» WHAT YOU NEED TO DO:
Set down each record exactly. Omit the pictures.

DATA TO USE START

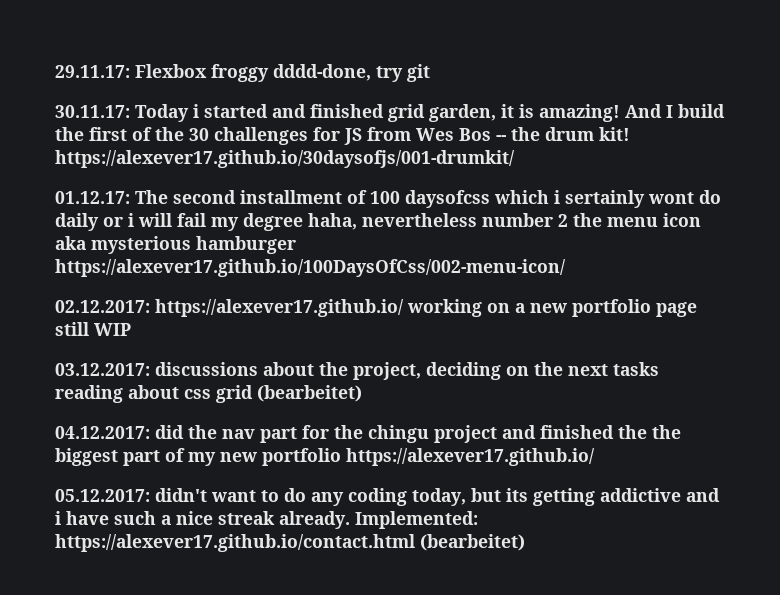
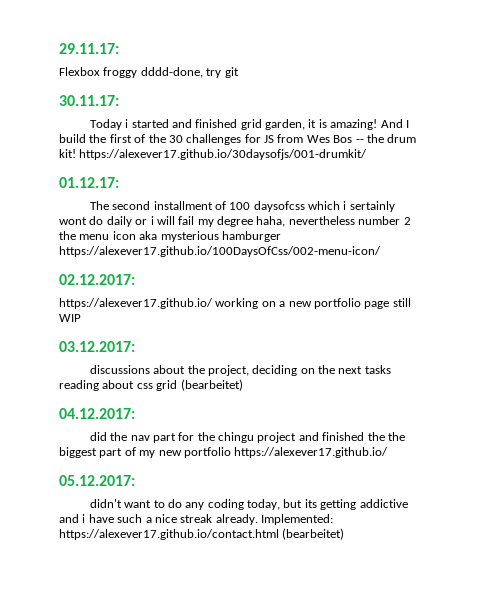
(130, 71) none -> (119, 48) //
(130, 111) none -> (119, 100) //
(130, 197) none -> (119, 182) //
(150, 306) none -> (135, 279) //
(150, 369) none -> (135, 346) //
(150, 432) none -> (135, 413) //
(150, 495) none -> (135, 480) //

DATA TO USE END

» ANSWER BOX:
(130, 71) none -> (119, 48) //
(130, 111) none -> (119, 100) //
(130, 197) none -> (119, 182) //
(150, 306) none -> (135, 279) //
(150, 369) none -> (135, 346) //
(150, 432) none -> (135, 413) //
(150, 495) none -> (135, 480) //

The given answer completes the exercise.